I dislike the label ‘diva’, ‘entitled’, and ‘Karen’ as much as the next person because sometimes the point being made by the person being labelled as such is perfectly valid. But that being said, some people can be a real pain in the neck. We all know how hard travelling can be. It’s especially hard if you have personal health issues such as allergies which require special attention. But if that is the case, should you stop travelling altogether? Is it right for you to impose your travel requirements on fellow travellers?
One passenger boarded an aircraft and handed one of the flight attendants a list of things she needed during the flight and a list of things she wanted the crew not to do. The list asked them not to serve coffee or cashew nuts. She said she could not stand the smell of chemicals, aircraft fuel and perfumes. So other passengers should not be served coffee and all passengers needed to shower before boarding the aircraft just in case they’d sprayed on perfume before heading for the airport. She said all of these smells would cause her to go into some kind of shock. Even the smell of coffee would cause her to have a severe allergic reaction causing her to stop breathing; so please do not brew coffee. Are these demands reasonable?
There are roughly 200 passengers on a normal aircraft. I passenger has problems that affect just her but the demands she makes affect 199 other passengers. No coffee and no nuts are allowed to be served and no one is allowed to wear perfume. The crew could have controlled one of these but they were all absurd demands. On top of all that she had problems with aircraft fuel wafting into the fuselage, something over which they had no control.
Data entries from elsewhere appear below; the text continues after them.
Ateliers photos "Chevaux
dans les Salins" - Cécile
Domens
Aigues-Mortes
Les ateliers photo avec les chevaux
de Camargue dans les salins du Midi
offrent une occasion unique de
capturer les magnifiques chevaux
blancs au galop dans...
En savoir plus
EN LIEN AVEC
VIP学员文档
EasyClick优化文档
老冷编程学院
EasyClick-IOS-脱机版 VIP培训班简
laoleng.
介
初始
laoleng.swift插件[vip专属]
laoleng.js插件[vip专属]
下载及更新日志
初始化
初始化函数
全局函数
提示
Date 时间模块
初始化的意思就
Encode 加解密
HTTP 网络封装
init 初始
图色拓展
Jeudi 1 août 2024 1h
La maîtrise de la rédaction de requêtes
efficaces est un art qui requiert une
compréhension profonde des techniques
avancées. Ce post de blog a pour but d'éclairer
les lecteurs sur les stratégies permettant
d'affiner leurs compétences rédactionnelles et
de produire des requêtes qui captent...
It is odd that the passenger did not advise the airline of her issues at the time of booking her seat. Could it be that had she done so, she knew the airline would have told her that they could not guarantee her safety on the aircraft, given the demands she was making were impossible to carry out? Maybe the airline would have refused to give her a seat on the aircraft because they themselves would not want an extremely ill passenger onboard. Passengers with such unreasonable expectations of an airline should seek alternative modes of transport. In fact, when the crew reported all this to the captain he told her that she should get off the plane and fly with another airline. She then changed her story saying she was just allergic to peanuts to which the airline responded, ‘we don’t serve peanuts’.
Some people like to exaggerate their ailments. Maybe they like to garner sympathy from those around them or they just want to try it on. Was she entitled? Or was she delusional to think that the airline would stop serving coffee to 200 passengers because she was allergic to its smell? I think she was both entitled and deluded.
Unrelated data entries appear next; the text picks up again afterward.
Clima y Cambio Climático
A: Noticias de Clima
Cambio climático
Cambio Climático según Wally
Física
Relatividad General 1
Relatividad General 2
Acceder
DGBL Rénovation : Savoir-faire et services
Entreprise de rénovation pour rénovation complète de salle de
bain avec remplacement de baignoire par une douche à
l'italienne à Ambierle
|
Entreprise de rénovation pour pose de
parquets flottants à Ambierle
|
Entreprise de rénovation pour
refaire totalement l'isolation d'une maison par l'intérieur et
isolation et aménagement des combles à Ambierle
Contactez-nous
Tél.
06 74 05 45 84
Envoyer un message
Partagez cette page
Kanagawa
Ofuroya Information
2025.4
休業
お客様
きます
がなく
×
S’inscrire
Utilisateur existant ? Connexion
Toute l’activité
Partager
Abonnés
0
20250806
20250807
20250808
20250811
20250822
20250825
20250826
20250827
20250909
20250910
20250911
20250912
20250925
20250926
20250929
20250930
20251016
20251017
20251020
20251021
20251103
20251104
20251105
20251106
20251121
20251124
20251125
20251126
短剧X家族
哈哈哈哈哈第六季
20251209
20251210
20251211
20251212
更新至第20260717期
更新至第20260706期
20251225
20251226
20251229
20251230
If this passenger really did have a deathly allergic reaction to all those things she listed, she would not have boarded the plane but sought an alternate mode of completely solo transport with no contact with anyone. She could not have taken a bus or even a taxi because there’s a chance she would have been exposed to nuts and car fuel. In fact, wherever she went she’d be exposed to all of these, even when walking in the street. I am surprised the airline didn’t insist she left the plane for her own safety and because they didn’t want to be held responsible for anything that happened to here as result of food being served on the plane. The fact that she stayed on the plane and nothing happened to her, even though coffee was being served, proves that she was trying it on. Someone commented that, by presenting the note to the crew, she was trying to set the airline up for a possible lawsuit but it backfired when they told her she could get off if she didn’t feel safe.